Quiz items based on charts:
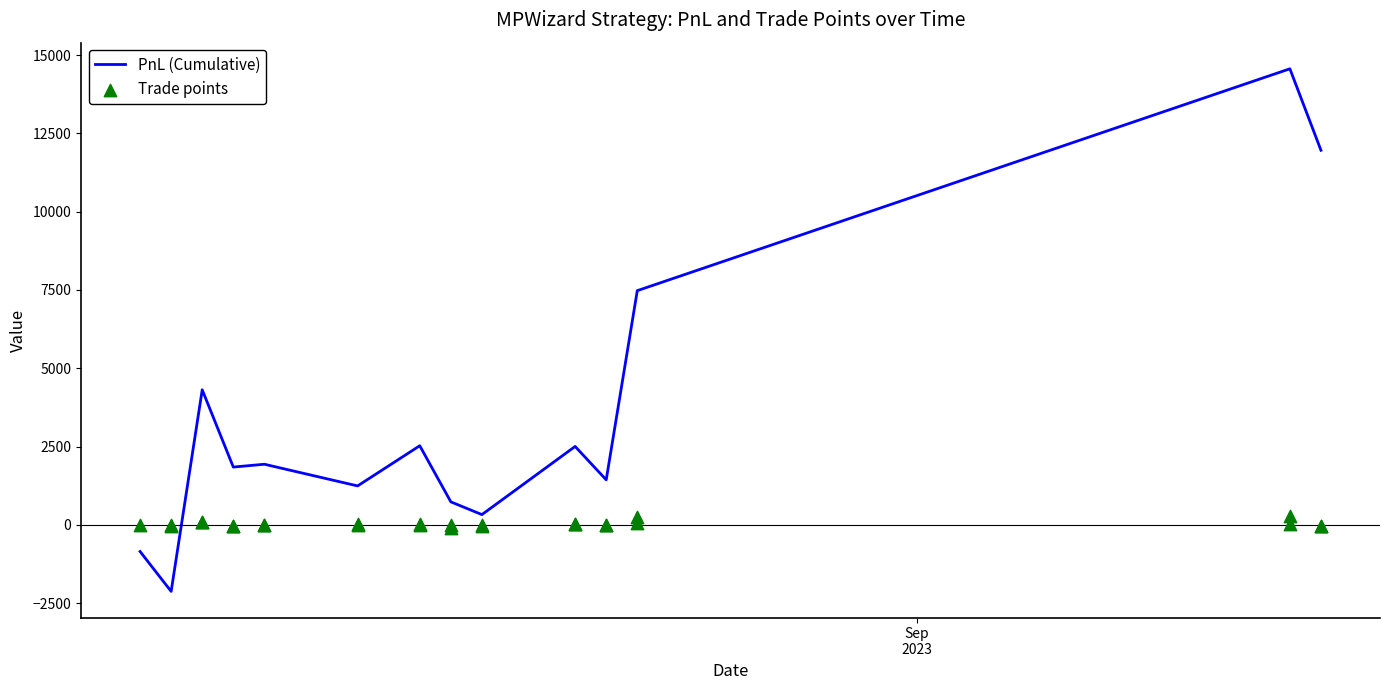

Which has a higher value, 2023-08-18 or 2023-08-22?

2023-08-22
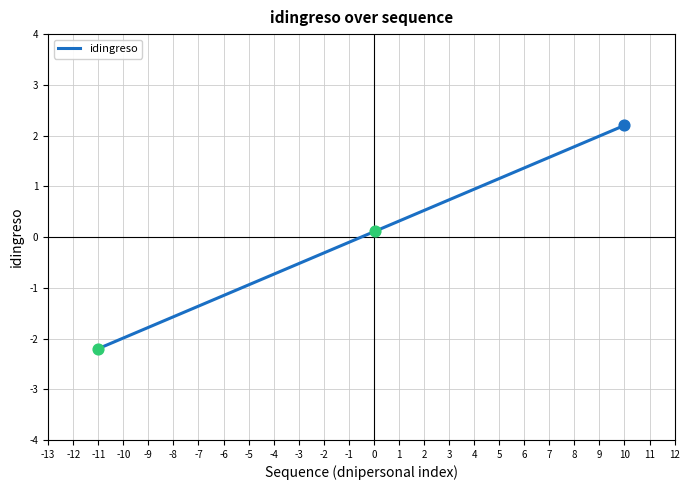

What is the greatest value displayed?

2.2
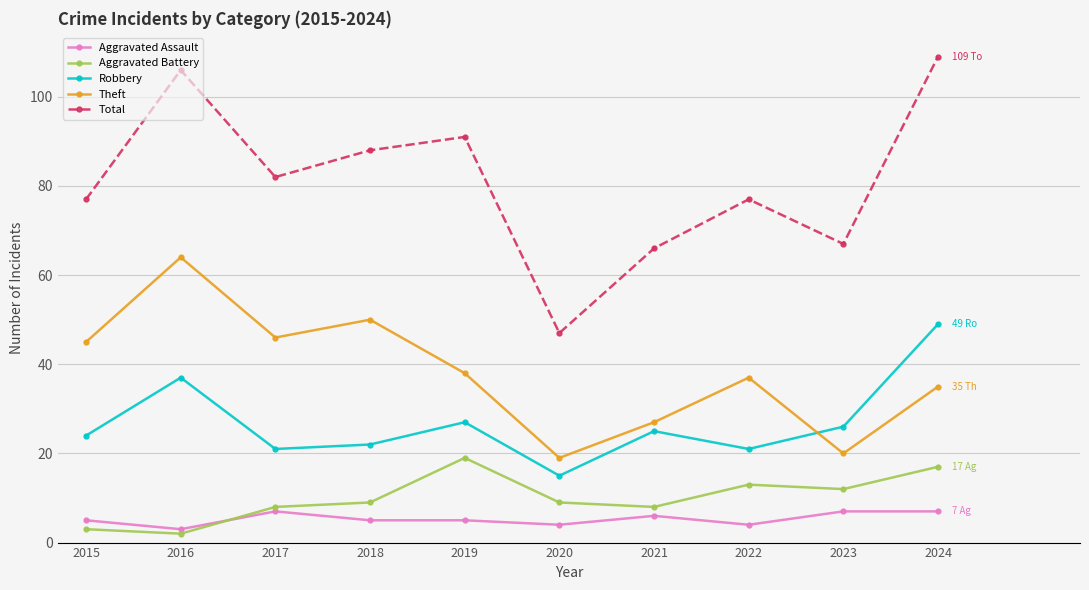

What is the difference between the highest and lowest values at 2023?

60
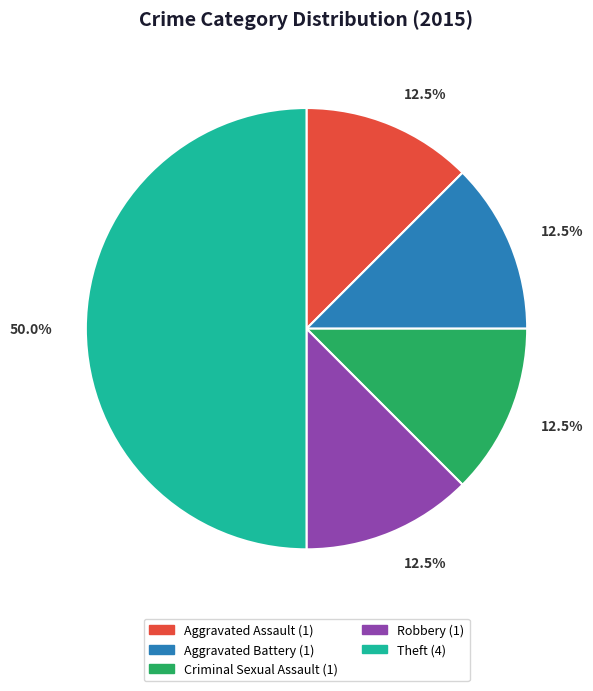

Which has a higher value, Theft (4) or Criminal Sexual Assault (1)?

Theft (4)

## Task directions
Can you echo back every entry above word for word, leaving the pictures out?

## Answer box
Which has a higher value, 2023-08-18 or 2023-08-22?

2023-08-22

What is the greatest value displayed?

2.2

What is the difference between the highest and lowest values at 2023?

60

Which has a higher value, Theft (4) or Criminal Sexual Assault (1)?

Theft (4)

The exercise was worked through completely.